I'm the type of person who takes things to heart, that carries the weight of the world, not that the world knows or gives one rat's ass. I keep waiting for things to get easier, to calm down. But they don't. It's kind of like learning how to swim -- I'd struggle to get to someone or something where I could relax. And I would, but then I'd have to let it go and keep going. No rest for the wicked! Eventually I learned lots of things -- how to tread water, how to jump off a high dive without crawling back down, how to swim without using much energy. The one thing I can't do is float. No matter what I do, I sink. But other people can so I know it's possible. And I've helped people to shore, been pulled out of the water a few times myself. I've heard it said that love is the truest expression of faith. So we keep struggling against the waves. Even when they threaten to overtake us, we keep going. Because there's nothing else to do. I suppose that's faith. And if it's not, then I have faith that it can be.

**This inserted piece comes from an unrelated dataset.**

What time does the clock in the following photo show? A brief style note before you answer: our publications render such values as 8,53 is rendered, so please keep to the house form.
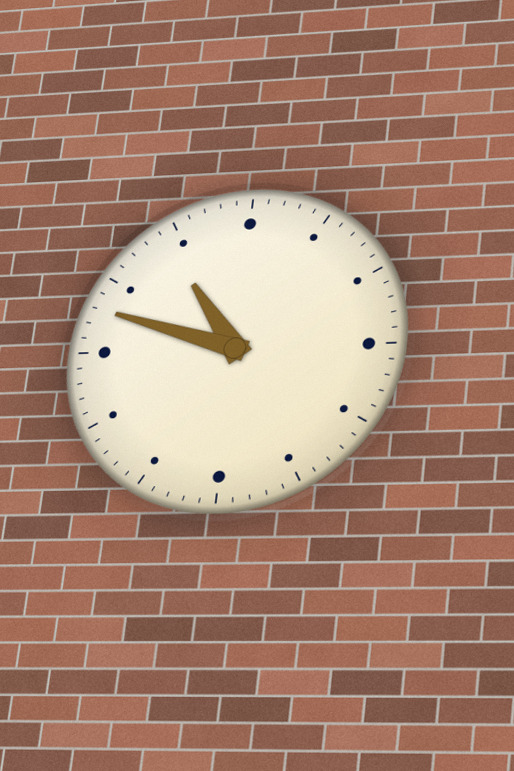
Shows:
10,48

Michelle's Spell of the Day
"I submit to you that if a man has not discovered something that he will die for, he isn't fit to live." Martin Luther King, Jr. , from a speech in Detroit, Michigan
Drinking reading suggestion: Eva's Man Gayl Jones
Benedictions and Maledictions
I, like many writers, am superstitious. Almost every single day for the last ten years, I have listened to the same piece of music when I begin writing, a jazz composition written by Alice Coltrane in honor of famous husband John. I heard the song in an Alvin Ailey dance production and spent a huge amount of time tracking it down, given that there was no easy way to find things in those long ago, early Internet days. Alice Coltrane died yesterday night in L.A., far away from Detroit, where she was born and lived for a long time. I'm sure she had a devoted following, although I doubt that anyone spends quite as much time as I do listening to her one song, over and over again, as a form of inducing a writing trance. Many of my exes have a great dislike toward the song, a hatred one might say, calling it the "garbage can rattling lid" song. I, however, hope to spend the next ten years listening to it. Rest in peace, Alice Coltrane! And Happy MLK Day to all!